Chapter 2 - Using Data¶
This tutorial is based on example code which can be found in the TRAC GitHub Repository under examples/models/python.
Wrap existing code¶
In the previous tutorial, model code was written directly in the run_model()
method of the model class. An alternative approach is to put the model code in a separate class or function,
which can be called by run_model()
. This can be useful
if you have a library of existing model code that you want to wrap with the TRAC model API.
If you are wrapping code in this way, it is important that all the required inputs are passed to the top-level class or function as parameters, as shown in this example.
21def calculate_profit_by_region(
22 customer_loans: pd.DataFrame,
23 eur_usd_rate: float,
24 default_weighting: float,
25 filter_defaults: bool):
26
27 """
28 Aggregate expected profit by region on a book of customer loans
29 Use a weighting factor for bad loans and report results in USD
30 Optionally, bad loans can be filtered from the results
31 """
32
33 if filter_defaults:
34 customer_loans = customer_loans[customer_loans["loan_condition_cat"] == 0]
35
36 # Build a weighting vector, use default_weighting for bad loans and 1.0 for good loans
37 condition_weighting = customer_loans["loan_condition_cat"] \
38 .apply(lambda c: decimal.Decimal(default_weighting) if c > 0 else decimal.Decimal(1))
39
40 customer_loans["gross_profit_unweighted"] = customer_loans["total_pymnt"] - customer_loans["loan_amount"]

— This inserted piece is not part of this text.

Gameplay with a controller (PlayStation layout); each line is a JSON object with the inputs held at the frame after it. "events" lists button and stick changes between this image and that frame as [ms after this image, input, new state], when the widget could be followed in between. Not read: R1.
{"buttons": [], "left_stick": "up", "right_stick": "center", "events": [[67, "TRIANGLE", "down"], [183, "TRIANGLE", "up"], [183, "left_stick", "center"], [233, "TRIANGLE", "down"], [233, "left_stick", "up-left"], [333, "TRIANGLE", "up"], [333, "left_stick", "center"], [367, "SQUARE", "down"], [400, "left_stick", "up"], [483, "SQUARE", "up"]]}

41 customer_loans["gross_profit_weighted"] = customer_loans["gross_profit_unweighted"] * condition_weighting
42 customer_loans["gross_profit"] = customer_loans["gross_profit_weighted"] * decimal.Decimal(eur_usd_rate)
43
44 profit_by_region = customer_loans \
45 .groupby("region", as_index=False) \
46 .aggregate({"gross_profit": "sum"})
47
48 return profit_by_region
Defining model requirements¶
Now let’s write the TRAC model wrapper class. The previous tutorial showed how to define parameters so we can use the same syntax. We’ll define the three parameters needed by the model function:
51class UsingDataModel(trac.TracModel):
52
53 def define_parameters(self) -> tp.Dict[str, trac.ModelParameter]:
54
55 return trac.define_parameters(
56
57 trac.P("eur_usd_rate", trac.FLOAT,
58 label="EUR/USD spot rate for reporting"),
59
60 trac.P("default_weighting", trac.FLOAT,
61 label="Weighting factor applied to the profit/loss of a defaulted loan"),
62
63 trac.P("filter_defaults", trac.BOOLEAN,
64 label="Exclude defaulted loans from the calculation",
65 default_value=False))
The example model function has one data input, which is a table called customer_loans.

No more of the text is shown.